When State Senator Pam Althoff’s Telephone Town Hall Meeting contacted me after her five hour session (with committee meetings in the morning), I decided to listen in.
Some notes I took follow.
A man from Woodstock with a $10,000 property tax bill said, “Taxes are out of control for Dorr Township. I can’t afford to retire in my home. As soon as I can, I’m moving out of this state.”
[I would point out that Woodstock School District 200 took every dime it could and that was most of the local tax increase.]
Althoff took two polls, the first about the Democrats 67% income tax hike. She said she would announce the results during the hour and did.
- 71% said cut spending and the tax hike
- 21% favored leaving the tax hike in place but not allowing government to grow
- 2% wanted government to continue to increase in size
- 6% were undecided
At least two people talked about government employee pensions.

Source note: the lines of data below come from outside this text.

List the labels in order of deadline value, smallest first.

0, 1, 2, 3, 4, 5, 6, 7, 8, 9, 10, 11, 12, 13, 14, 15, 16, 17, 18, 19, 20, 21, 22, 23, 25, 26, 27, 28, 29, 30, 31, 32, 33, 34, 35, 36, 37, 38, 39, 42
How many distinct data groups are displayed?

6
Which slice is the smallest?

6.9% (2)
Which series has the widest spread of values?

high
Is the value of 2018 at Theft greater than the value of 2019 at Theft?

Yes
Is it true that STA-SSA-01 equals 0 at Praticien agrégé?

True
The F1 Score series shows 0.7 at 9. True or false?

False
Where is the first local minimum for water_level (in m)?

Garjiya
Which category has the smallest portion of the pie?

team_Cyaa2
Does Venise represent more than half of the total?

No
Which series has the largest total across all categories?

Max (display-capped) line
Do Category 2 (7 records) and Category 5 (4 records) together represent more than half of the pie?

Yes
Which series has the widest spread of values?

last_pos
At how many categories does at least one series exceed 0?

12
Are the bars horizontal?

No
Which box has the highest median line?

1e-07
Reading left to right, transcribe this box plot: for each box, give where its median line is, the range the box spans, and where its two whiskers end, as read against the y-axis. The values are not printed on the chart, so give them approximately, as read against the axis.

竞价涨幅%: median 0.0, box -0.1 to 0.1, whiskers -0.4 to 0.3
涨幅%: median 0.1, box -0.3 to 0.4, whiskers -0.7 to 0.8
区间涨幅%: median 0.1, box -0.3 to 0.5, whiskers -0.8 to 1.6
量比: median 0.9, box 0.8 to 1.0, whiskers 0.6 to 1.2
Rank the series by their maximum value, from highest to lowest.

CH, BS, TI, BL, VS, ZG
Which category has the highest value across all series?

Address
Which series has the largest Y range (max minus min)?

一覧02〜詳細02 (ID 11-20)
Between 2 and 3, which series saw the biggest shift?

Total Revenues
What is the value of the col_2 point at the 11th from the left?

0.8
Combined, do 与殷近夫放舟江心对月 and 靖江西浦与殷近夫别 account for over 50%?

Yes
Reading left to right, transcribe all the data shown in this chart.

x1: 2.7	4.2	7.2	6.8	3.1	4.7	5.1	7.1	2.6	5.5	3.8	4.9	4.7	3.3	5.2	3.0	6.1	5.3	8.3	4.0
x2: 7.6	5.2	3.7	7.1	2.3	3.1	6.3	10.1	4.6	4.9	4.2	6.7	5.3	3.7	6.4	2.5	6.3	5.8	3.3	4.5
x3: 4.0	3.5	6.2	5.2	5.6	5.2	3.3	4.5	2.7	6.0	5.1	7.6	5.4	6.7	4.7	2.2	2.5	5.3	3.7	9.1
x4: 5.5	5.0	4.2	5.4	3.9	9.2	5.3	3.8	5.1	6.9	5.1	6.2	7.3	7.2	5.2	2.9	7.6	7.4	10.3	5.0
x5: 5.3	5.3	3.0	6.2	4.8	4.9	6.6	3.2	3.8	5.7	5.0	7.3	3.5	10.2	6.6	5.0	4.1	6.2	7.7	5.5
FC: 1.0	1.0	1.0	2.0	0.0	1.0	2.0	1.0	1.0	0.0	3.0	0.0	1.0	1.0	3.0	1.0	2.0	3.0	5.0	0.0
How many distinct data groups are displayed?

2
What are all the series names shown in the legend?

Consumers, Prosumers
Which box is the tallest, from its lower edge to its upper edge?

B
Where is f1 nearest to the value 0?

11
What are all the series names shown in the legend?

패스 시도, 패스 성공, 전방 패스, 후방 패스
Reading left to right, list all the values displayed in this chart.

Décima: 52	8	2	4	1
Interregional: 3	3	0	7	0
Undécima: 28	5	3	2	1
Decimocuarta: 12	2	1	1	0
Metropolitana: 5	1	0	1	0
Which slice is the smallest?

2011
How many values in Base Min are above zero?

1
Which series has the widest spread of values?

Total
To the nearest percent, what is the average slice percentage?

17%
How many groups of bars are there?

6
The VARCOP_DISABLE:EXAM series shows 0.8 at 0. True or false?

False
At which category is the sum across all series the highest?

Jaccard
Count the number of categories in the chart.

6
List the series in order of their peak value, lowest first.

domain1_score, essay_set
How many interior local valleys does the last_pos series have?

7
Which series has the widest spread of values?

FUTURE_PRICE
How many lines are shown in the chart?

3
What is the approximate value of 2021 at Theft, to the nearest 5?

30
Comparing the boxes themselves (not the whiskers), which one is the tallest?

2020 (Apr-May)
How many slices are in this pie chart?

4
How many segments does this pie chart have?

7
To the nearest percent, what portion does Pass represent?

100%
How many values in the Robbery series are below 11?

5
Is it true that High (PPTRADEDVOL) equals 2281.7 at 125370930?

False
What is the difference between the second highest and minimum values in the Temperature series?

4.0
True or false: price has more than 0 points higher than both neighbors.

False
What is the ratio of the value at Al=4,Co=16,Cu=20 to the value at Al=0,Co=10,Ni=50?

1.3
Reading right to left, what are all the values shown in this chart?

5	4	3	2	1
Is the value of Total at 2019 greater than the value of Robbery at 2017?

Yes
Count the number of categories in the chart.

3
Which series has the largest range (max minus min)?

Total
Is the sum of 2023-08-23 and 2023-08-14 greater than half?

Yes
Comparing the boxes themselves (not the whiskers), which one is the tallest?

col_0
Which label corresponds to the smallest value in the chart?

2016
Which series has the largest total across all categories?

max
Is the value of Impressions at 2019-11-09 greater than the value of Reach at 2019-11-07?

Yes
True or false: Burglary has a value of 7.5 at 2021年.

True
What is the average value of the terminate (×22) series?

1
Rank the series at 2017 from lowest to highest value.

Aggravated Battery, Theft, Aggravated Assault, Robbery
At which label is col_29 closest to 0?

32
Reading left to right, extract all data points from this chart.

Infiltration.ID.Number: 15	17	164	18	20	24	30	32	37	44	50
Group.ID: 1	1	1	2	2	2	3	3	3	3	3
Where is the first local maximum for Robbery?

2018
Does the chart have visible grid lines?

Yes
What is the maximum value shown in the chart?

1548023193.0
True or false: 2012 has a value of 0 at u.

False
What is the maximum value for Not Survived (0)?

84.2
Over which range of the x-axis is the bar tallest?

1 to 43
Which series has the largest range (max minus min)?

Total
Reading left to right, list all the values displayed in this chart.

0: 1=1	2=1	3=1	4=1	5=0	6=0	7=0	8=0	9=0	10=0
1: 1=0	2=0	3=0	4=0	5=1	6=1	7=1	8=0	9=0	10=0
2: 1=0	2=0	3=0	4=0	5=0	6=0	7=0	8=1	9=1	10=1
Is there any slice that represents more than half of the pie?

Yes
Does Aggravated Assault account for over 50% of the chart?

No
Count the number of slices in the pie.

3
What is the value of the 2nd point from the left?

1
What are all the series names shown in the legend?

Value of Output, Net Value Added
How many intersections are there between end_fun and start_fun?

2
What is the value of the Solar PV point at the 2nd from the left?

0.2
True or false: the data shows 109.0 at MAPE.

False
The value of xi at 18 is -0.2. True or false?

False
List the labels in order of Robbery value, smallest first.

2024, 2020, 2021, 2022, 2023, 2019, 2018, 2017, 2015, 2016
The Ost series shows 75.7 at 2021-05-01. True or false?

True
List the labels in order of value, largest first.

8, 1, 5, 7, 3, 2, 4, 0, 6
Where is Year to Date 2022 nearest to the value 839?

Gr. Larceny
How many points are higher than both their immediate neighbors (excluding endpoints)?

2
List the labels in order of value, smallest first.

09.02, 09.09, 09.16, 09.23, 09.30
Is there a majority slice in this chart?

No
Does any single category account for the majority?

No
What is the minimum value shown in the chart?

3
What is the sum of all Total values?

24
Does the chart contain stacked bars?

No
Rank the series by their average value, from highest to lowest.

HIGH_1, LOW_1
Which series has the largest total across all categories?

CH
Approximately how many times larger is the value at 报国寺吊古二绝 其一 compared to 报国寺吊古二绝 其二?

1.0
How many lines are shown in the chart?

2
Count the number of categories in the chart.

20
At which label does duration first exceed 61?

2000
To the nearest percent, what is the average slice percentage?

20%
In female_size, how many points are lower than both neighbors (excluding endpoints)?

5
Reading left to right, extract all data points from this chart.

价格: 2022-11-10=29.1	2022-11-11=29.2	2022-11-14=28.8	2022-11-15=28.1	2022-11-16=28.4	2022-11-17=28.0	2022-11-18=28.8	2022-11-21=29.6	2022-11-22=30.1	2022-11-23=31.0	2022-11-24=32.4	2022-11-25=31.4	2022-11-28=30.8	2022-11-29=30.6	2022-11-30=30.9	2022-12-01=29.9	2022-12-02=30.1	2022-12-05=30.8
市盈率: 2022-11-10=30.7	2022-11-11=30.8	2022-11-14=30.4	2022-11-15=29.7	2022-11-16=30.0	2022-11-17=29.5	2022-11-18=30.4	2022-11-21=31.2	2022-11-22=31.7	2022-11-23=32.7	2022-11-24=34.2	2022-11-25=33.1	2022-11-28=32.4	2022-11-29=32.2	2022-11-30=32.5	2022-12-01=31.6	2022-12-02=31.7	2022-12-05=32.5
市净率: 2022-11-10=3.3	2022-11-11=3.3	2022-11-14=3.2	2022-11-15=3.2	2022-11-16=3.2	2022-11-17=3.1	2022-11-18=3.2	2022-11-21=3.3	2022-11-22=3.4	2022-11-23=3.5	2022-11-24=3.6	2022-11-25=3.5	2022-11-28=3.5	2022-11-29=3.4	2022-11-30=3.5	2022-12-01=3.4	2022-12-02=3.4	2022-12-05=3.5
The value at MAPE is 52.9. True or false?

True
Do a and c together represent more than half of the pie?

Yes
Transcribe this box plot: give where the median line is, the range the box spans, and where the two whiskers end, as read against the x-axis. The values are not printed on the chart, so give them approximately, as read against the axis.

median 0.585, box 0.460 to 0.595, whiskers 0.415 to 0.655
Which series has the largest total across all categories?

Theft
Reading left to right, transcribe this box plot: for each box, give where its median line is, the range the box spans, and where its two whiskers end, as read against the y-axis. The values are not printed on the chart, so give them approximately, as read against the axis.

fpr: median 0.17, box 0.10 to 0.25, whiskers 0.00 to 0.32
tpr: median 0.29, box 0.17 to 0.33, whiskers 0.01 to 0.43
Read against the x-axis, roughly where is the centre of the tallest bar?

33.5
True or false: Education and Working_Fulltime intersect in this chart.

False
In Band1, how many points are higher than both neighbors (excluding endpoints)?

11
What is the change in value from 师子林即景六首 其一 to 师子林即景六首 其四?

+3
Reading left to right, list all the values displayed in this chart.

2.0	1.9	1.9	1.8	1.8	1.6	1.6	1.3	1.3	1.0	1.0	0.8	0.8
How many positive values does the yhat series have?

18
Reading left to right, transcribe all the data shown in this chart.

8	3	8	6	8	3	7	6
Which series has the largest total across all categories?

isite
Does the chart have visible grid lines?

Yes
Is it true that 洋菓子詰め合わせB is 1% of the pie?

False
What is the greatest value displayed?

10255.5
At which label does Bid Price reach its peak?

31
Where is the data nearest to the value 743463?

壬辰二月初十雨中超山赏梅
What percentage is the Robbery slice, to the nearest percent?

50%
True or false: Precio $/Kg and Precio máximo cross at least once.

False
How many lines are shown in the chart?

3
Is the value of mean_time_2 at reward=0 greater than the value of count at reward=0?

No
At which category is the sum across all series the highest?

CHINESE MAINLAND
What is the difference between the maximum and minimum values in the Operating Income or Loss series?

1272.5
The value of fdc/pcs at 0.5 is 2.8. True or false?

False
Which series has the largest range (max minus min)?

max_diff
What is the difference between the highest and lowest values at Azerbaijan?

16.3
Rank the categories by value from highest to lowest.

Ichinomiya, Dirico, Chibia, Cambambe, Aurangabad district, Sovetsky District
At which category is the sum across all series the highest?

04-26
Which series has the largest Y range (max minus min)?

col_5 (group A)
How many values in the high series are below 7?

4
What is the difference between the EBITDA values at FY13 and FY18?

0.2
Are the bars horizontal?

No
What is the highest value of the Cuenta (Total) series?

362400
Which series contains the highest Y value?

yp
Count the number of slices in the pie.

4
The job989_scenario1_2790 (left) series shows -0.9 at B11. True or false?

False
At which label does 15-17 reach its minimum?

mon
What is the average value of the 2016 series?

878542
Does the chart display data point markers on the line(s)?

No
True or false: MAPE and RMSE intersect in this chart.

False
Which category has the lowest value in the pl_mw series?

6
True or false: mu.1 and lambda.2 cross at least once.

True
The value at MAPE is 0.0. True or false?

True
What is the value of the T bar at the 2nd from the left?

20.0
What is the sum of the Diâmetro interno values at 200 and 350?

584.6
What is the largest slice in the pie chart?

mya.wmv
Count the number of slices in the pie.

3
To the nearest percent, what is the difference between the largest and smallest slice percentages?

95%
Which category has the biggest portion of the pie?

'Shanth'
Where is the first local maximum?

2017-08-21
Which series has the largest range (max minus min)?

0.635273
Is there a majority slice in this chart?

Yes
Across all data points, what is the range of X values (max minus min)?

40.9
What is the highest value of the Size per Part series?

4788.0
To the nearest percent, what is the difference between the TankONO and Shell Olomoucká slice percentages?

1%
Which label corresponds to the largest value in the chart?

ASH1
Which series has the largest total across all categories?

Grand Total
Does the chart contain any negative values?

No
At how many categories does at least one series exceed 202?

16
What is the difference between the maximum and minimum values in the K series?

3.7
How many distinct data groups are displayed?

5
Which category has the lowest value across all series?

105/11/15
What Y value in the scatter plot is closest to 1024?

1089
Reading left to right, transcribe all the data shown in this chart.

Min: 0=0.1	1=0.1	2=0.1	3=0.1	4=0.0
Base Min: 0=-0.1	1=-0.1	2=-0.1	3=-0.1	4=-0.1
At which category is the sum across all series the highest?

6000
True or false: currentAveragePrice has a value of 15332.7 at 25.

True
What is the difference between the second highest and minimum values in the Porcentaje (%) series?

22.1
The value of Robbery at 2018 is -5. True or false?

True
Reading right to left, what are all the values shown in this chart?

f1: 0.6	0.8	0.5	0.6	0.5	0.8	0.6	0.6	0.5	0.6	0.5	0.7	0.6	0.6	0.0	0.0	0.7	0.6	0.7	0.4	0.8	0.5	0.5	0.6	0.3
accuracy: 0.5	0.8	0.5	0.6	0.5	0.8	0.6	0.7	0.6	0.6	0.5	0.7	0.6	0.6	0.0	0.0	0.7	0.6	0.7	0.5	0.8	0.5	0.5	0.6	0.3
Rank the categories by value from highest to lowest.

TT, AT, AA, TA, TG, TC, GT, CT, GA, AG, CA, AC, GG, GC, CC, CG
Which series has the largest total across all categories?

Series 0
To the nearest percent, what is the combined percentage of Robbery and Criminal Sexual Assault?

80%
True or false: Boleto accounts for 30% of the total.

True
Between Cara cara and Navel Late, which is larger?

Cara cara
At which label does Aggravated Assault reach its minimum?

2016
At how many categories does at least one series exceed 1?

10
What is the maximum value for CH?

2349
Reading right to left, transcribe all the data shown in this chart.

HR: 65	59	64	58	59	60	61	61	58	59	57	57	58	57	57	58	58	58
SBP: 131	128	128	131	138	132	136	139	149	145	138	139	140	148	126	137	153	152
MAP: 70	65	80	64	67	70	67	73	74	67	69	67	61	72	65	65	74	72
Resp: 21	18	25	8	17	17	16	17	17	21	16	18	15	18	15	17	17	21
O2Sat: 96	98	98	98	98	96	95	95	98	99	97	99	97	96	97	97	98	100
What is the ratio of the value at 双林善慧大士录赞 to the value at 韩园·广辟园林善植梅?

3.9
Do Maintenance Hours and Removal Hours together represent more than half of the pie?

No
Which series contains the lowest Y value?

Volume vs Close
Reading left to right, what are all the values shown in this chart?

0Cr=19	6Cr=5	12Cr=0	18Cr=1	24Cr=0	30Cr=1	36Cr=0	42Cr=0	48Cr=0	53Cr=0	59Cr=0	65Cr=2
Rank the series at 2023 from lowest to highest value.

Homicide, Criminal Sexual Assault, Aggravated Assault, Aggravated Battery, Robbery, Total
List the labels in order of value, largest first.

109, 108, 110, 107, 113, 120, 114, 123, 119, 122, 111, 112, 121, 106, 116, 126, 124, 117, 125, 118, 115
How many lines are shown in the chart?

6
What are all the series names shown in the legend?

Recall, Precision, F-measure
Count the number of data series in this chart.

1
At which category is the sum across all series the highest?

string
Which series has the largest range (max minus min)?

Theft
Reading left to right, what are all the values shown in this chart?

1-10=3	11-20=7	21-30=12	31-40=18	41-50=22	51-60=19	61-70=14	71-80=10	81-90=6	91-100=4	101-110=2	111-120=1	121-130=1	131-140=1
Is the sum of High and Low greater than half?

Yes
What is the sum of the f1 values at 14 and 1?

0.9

Althoff said that something would have to be done or 15-20 years from now “people will get a pink slip.”
I’m not sure one can get fired from a pension program, but her point was that the five public pension funds would eventually run out of money.
When asked where she stood on the union-backed pension plan (the one State Senate President John Cullerton is sponsoring), she said, “I supported both of the pieces of (pension) legislation.”
Another person pointed to the 3% annual pension increases, which are compounded, in public pensions as a big problem. He said that nobody in the private sector gets anything like that.
Althoff agreed and pointed out that the compounding was more than 50% of the problem.
A poll was taken on what Althoff characterized as “conceal and carry.”
Althoff said she was in support of such legislation.
The results were
- 47% support
- 29% do not support in any form
- 26% support with exemptions
- 4% were undecided
A nurse called to ask if the state’s assuming administration of Obamacare would result in something like the pension crisis down the road.
Althoff did not try to dissuade her of that possibility.
A man called about fracking. He was worried about his well water.
He apparently thinks it will occur in McHenry County.
Althoff said she was undecided but did not tell him natural gas and oil has not be found under McHenry County’s acreage.
A man from a small town without zoning whom Althoff recognized as someone she had talked to before talked about windmill regulation in places like his. Althoff just passed a bill to give them some control within their village limits, but with no power outside those limits. Municipalities with zoning have some power within a mile and a half of their boundaries.
When the hour was up Althoff invited people to leave messages on her answering machine.